# CZ 75BD in Stock at Buds



## Ernest_T (Sep 30, 2012)

I got an email from Buds today to say that they had the CZ 75BD back in stock. It was one of the guns on my wish list. I've already got my gun, but thought if anyone else was looking for the decocker version that is a source. I doubt it will last long. Their listed price is $504 plus you will have to add 3% for a credit card transaction. Not the best price around, but one of the few places that seem to have this version in stock.
CZ-USA CZ75BD 9mm 16RD DCKR LL LCI $504.00 SHIPS FREE


----------



## bassjam04 (Jul 13, 2011)

I saw that-and Im still in the market.Im still leaning toward the SP-01 and even thinking going with the Shadow.But I thought Buds price was pretty good on this.


----------



## Ernest_T (Sep 30, 2012)

CZ Customs sells the same gun for $465 and doesn't have the credit card fee, but they pretty much never have one in stock. 

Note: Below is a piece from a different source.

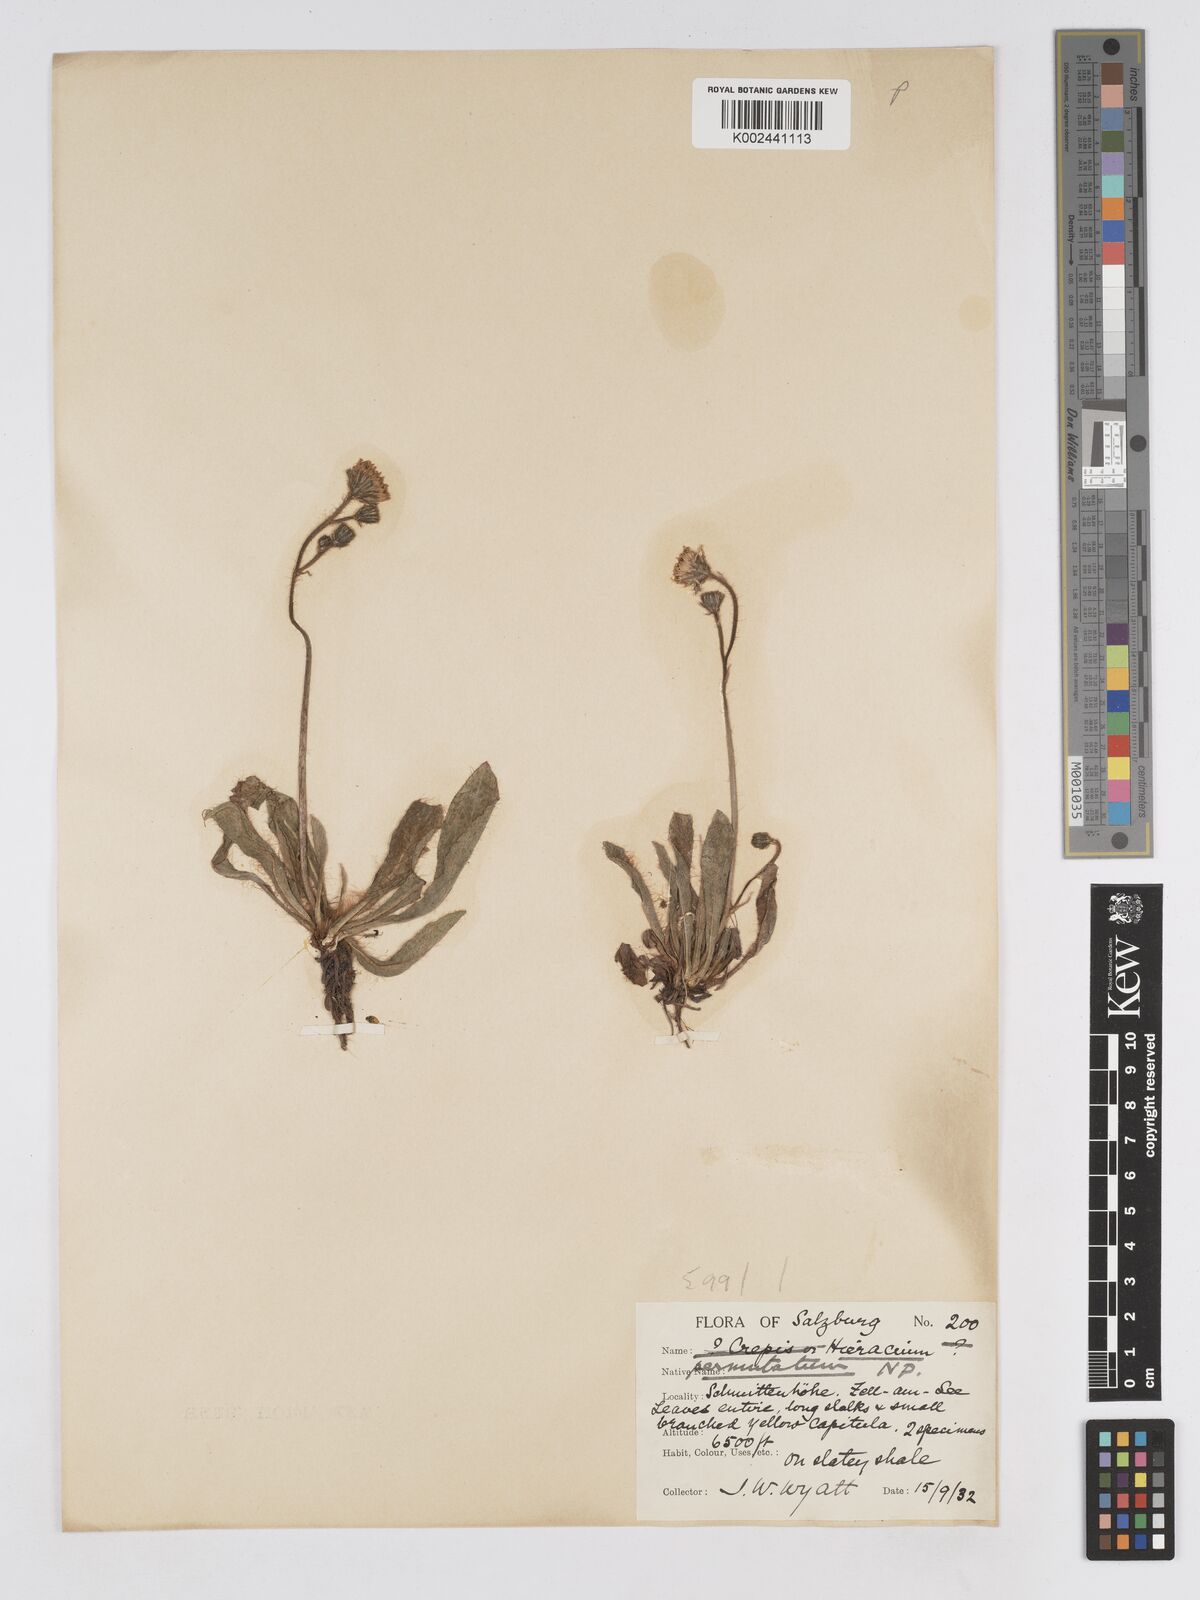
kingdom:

I'm really enjoying my CZ 75b. I just installed a CZ fiber optic sight last week and really like it. It makes it much easier to pick up the front sight. I think the SP comes with the night sights, which should solve that problem for you. 

My next purchase will be the Kadet Conversion Kit so I can shoot cheaper 22LR through the gun. That should make trips to the range a lot cheaper. 

Good luck on your search!


----------



## bassjam04 (Jul 13, 2011)

Ive chatted with CZ custom a few times now-really nice guys. I may have switched gears a bit and am considering 85-Im a leftie. Ive checked everywhere I can think of and they are pretty much sold out.Called CZ-they said they probably wont have any more of that model until late spring!! Still havent ruled out the SP-01,but Ive never had a full ambi before.


----------